* _EXCERPT_
During his reign of terror, everyone's been after Trump's tax returns with limited success. The information that the Times got its hands on is what Trump's personally disclosed to the IRS and it still makes him look like The Biggest Loser instead of the Apprentice, unless you want to learn from the master how to dodge taxes.

But it's inaccurate and unfair to compare Trump to Al Capone, who was a successful if not legitimate businessman. He was, in today's dollars, a real billionaire. Trump avoided taxes by shamelessly taking advantage of every available loophole for rich creeps. Your idiot Trump-supporting relative might defend him as a savvy businessman, but he flat-out loses more money than he ever earns. And he manages money like a twentysomething credit card surfer.

In 2012, he took out a $100 million mortgage on the commercial space in Trump Tower. He took nearly the entire amount as a payout, his tax records show. His company has paid more than $15 million in interest on the loan, but nothing on the principal. The full $100 million comes due in 2022.

Trump's primary “business" was fooling people into thinking he was a businessman, so he perhaps believed it justified to write off every single penny of his living expenses as a “business expense." Or he's just a cheat. That last one also works.

Take for instance, as the IRS eventually will, Trump's Seven Springs estate in Westchester County, New York. Trump lists it as an investment property but the law requires that you have "an actual and honest objective of making a profit." You can't just live in it like a common poor person while writing off $2.2 MILLION in property taxes as a business expense, which Trump does, while limiting other people's deductions for all state and local taxes to $10,000.

Eric Trump, his second idiot son, doesn't bother hiding that Seven Springs is a personal residence.

In 2014, Eric Trump told Forbes that "this is really our compound." Growing up, he and his brother Donald Jr. spent many summers there, riding all-terrain vehicles and fishing on a nearby lake. At one point, the brothers took up residence in a carriage house on the property. "It was home base for us for a long, long time," Eric told Forbes.

Trump originally planned to develop Seven Springs into one of his tacky hunting lodges for rich weirdos, but the residents thwarted him. Stuck with the property, he settled for a more reliable mark, the government. He agreed not to develop the property, which he couldn't do anyway, in exchange for a $21.1 million tax deduction. This is called "a conservation easement," and the Seven Springs deduction is one of four that he's claimed over the years. This is the bulk of his "charitable giving" — about "$119.3 million of roughly $130 million in personal and corporate charitable contributions reported to the I.R.S." He's like a Santa Claus who instead of giving toys to children agrees not to leave the North Pole at all in exchange for a significant tax break.

Mr. Trump has written off as business expenses costs — including fuel and meals — associated with his aircraft, used to shuttle him among his various homes and properties. Likewise the cost of haircuts, including the more than $70,000 paid to style his hair during "The Apprentice." Together, nine Trump entities have written off at least $95,464 paid to a favorite hair and makeup artist of Ivanka Trump.

Schoolteachers are paying for school supplies out of their own pocket but at least Trump's gotten a break on his onerous personal hair care expenses.

The Trump Corporation also recently wrote off as a "business expense" legal fees related to representing Donald Trump Jr.'s dumb ass during the Russia investigation. This is not entirely on the up-and-up because that had nothing to do with the running of his business. Although, it's long been argued that Trump only ran for president in the first place so he could improve his fading brand.

* _INFORMATION SHOWN_
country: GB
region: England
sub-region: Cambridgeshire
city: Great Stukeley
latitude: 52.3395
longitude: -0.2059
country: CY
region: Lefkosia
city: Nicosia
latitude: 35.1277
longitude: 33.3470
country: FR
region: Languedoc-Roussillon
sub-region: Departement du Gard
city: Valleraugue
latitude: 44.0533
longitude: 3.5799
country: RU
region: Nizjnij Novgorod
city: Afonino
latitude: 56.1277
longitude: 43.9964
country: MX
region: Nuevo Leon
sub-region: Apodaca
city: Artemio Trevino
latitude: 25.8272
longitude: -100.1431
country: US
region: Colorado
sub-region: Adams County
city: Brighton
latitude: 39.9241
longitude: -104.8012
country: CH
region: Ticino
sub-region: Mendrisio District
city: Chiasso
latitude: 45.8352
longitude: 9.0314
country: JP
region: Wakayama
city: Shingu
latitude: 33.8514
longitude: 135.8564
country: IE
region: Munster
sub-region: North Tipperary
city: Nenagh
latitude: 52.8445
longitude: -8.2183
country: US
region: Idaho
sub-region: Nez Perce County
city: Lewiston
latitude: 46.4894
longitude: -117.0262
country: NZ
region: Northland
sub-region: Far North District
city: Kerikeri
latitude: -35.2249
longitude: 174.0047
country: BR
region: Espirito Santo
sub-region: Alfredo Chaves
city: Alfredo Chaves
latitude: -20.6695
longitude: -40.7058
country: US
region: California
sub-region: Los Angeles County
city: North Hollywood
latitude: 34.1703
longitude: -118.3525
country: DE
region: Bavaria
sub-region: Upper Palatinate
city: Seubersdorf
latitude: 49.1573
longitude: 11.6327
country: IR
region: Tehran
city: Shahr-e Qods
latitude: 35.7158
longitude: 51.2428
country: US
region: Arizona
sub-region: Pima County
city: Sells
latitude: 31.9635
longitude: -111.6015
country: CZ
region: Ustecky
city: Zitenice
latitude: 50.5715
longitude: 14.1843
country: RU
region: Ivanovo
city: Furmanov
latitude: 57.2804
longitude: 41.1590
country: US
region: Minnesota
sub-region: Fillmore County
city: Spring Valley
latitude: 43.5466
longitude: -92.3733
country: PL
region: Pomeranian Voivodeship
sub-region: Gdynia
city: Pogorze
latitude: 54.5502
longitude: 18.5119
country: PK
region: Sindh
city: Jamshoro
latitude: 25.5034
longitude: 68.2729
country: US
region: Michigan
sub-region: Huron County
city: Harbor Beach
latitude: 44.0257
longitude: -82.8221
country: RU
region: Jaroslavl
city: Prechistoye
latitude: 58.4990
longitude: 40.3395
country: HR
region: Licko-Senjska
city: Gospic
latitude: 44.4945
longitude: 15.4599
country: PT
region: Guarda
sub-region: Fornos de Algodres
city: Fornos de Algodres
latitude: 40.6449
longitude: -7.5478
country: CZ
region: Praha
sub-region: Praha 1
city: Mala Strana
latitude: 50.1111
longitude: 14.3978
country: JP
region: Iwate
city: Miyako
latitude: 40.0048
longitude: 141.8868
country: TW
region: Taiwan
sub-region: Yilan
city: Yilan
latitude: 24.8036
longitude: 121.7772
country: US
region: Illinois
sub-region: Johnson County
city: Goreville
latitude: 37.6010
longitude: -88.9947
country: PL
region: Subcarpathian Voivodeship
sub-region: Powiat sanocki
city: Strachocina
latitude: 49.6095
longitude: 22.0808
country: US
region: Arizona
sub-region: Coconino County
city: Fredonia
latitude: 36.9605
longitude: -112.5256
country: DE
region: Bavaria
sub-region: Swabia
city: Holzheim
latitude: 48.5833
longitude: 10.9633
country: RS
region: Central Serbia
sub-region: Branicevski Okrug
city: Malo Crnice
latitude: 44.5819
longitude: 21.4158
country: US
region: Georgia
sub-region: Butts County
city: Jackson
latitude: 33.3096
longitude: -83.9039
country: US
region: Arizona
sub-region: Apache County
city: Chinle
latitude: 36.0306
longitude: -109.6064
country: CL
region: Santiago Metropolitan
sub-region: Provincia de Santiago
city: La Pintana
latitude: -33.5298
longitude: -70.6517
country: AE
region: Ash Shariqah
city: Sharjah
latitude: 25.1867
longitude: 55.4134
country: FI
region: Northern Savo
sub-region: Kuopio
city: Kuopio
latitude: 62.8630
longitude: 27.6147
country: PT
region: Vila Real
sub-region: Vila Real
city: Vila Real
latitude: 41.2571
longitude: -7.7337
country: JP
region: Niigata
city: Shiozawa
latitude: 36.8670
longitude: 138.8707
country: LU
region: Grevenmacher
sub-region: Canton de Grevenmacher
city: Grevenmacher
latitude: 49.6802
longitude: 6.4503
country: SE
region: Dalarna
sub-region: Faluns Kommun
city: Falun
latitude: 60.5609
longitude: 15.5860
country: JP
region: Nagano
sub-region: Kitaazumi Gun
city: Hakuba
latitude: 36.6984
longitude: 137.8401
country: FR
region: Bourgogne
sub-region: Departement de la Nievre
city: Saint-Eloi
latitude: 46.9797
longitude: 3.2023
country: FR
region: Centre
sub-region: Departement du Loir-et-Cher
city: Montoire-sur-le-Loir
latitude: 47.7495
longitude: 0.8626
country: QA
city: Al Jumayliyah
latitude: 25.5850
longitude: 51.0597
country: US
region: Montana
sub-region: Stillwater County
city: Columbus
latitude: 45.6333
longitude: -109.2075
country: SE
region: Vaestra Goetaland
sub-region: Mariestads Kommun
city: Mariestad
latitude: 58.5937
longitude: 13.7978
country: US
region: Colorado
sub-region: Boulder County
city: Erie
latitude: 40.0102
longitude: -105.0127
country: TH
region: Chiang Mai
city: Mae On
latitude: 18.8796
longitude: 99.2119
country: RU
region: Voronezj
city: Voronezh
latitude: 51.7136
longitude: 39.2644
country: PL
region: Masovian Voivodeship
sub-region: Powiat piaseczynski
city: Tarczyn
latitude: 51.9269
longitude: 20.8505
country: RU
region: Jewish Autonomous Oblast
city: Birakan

* _GIVEN EXERCISE_
Rewrite everything from "Mr. Trump has" down to "of Ivanka Trump." in the commentary on Trump's taxes, putting "private jet" in place of "aircraft". The records have no connection to the commentary on Trump's taxes.

* _THE OUTPUT_
Mr. Trump has written off as business expenses costs — including fuel and meals — associated with his private jet, used to shuttle him among his various homes and properties. Likewise the cost of haircuts, including the more than $70,000 paid to style his hair during "The Apprentice." Together, nine Trump entities have written off at least $95,464 paid to a favorite hair and makeup artist of Ivanka Trump.